De verzoeningsstrategie van een charismatisch verleider

Regisseur Clint Eastwood heeft in zijn carrière geen enkele maal het budget van een filmproductie overschreden. Ook is hij altijd binnen de opnametijd gebleven. De aanwijzingen die hij aan acteurs op de set geeft zijn minimaal en doorgaans is hij tevreden met de eerste take. Een opname begint hij met een “well, let’s move on and not fuck this up by thinking about it too much” en rondt hij af met een “that`s enough of that shit”. Kortom, regisseur Clint Eastwood is een no bullshit filmmaker. Hij was dan ook de aangewezen man om de roman Playing the Enemy van John Carlin te verfilmen. Want Invictus, zoals de film heet, gaat over Nelson Mandela.

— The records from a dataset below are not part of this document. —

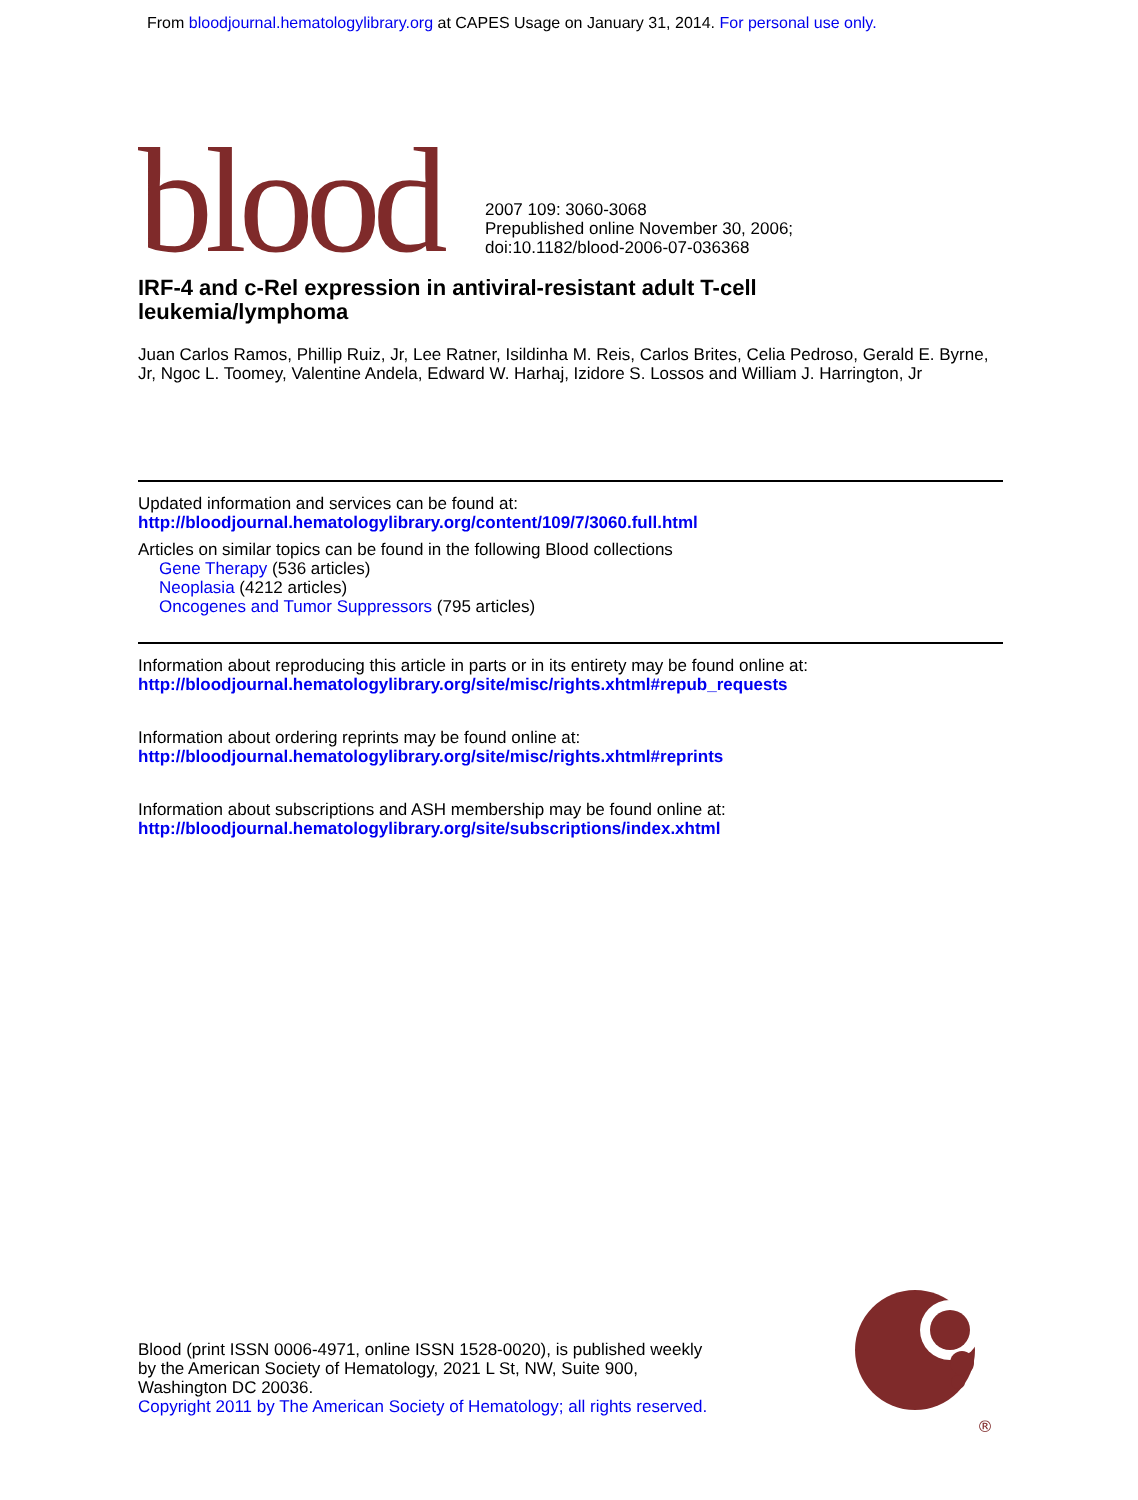From bloodjournal.hematologylibrary.org at CAPES Usage on January 31, 2014. For personal use only.
blood
2007 109: 3060-3068
Prepublished online November 30, 2006;
doi:10.1182/blood-2006-07-036368
IRF-4 and c-Rel expression in antiviral-resistant adult T-cell
leukemia/lymphoma
Juan Carlos Ramos, Phillip Ruiz, Jr, Lee Ratner, Isildinha M. Reis, Carlos Brites, Celia Pedroso, Gerald E. Byrne, Jr, Ngoc L. Toomey, Valentine Andela, Edward W. Harhaj, Izidore S. Lossos and William J. Harrington, Jr
Updated information and services can be found at:
http://bloodjournal.hematologylibrary.org/content/109/7/3060.full.html
Articles on similar topics can be found in the following Blood collections
Gene Therapy (536 articles)
Neoplasia (4212 articles)
Oncogenes and Tumor Suppressors (795 articles)
Information about reproducing this article in parts or in its entirety may be found online at:
http://bloodjournal.hematologylibrary.org/site/misc/rights.xhtml#repub_requests
Information about ordering reprints may be found online at:
http://bloodjournal.hematologylibrary.org/site/misc/rights.xhtml#reprints
Information about subscriptions and ASH membership may be found online at:
http://bloodjournal.hematologylibrary.org/site/subscriptions/index.xhtml
Blood (print ISSN 0006-4971, online ISSN 1528-0020), is published weekly
by the American Society of Hematology, 2021 L St, NW, Suite 900,
Washington DC 20036.
Copyright 2011 by The American Society of Hematology; all rights reserved.
®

Morgan Freeman had Clint het script toegestuurd zonder te vermelden wie het hoofdpersonage is. Dat was cruciaal, want als hij dit wel had geweten was Invictus er waarschijnlijk nooit gekomen. Een icoon als Mandela past immers niet in Eastwoods oeuvre, waarin de helden verre van perfect zijn. Maar Clint was dus vrij van vooroordelen toen hij het verhaal begon te lezen over het Zuid-Afrikaanse rugbyteam Springboks. En dat was te goed om te laten liggen.

We schrijven 1995. Nelson Mandela (Morgan Freeman) is net president geworden. De stank van Apartheid hangt nog in de lucht. Zo bestaat het nationale rugbyteam - op één man na - uit blanke spelers. Niet zo vreemd dat geen zwarte Zuid-Afrikaan met het team meeleeft; er wordt zelfs steevast voor de tegenpartij gejuicht. En dat gebeurt nogal eens omdat de Springboks knudde spelen.

De zwarte bevolking wil af van deze koloniale symbolen. Mandela denkt er anders over. Hij gelooft niet in een afstraffing van de oude machthebbers, hij gelooft in hereniging. En als er iets verbroedert is dat wel sport. Nu, met het naderend wereldkampioenschap ziet hij een kans. Hij gaat in conclaaf met de captain van het team, François Pienaar (Matt Damon), spreekt hem moed in en drukt hem op het hart dat hier veel meer op het spel staat dan een beker. Pienaar is helemaal om en gaat zijn mannen klaarstomen. Geen eenvoudige taak.

Het is verfrissend dat het verhaal van Invictus zich op slechts één gebeurtenis in het leven van Nelson Mandela concentreert. Niet alleen omdat een volledige biopic van een man die 27 jaar in de gevangenis heeft doorgebracht wel eens monotoon zou kunnen worden, maar ook omdat diens charisma nu op een bijna terloopse manier voor het voetlicht wordt gebracht, geen overbodige luxe bij zo’n heilig verklaarde wereldleider.

Terwijl Invictus toch ook zeker inzicht in de man biedt. “Everyone takes it as given that Nelson Mandela is a great man, but few people actually know why he is great”, om met auteur Carlin te spreken. Clint doet dat door Mandela neer te zetten als een verleider in de breedste zin van het woord, een man die steeds iedereen voor zich weet te winnen. (Niet voor niets was ‘Seducer’ de oorspronkelijke titel van Carlins roman, afgekeurd vanwege associaties met seks). Clints Nelson is bovendien een uitmuntend strateeg, ook in zijn directe omgeving. Zo staat hij erop dat zijn eigen zwarte lijfwachten - tot hun ergernis - samenwerken met de blanke bodyguards van het oorspronkelijk regime. Een hoop gemopper, maar even later staan ze wel zij aan zij te juichen bij de wedstrijd. Verbinding is de sleutel.

Dat Invictus geen topzware hagiografie is geworden maakt Clints stijl er niet minder nadrukkelijk op. Zo hangt een scène waarin Pienaar de cel van Mandela bezoekt en Freeman in de voice over een gedicht voordraagt, tegen de kitsch aan. Op andere momenten weet Clint echter weer de voortdurende angst voor een aanslag voelbaar te maken; als er een lijnvliegtuig met ‘good luck!’ laag over het stadion scheert, vrezen de bodyguards een 9/11 avant la lettre maar zit de hele bioscoopzaal om deze macho geste te juichen. En blijkt Clint Eastwoord toch zelf ook een meesterlijk verleider.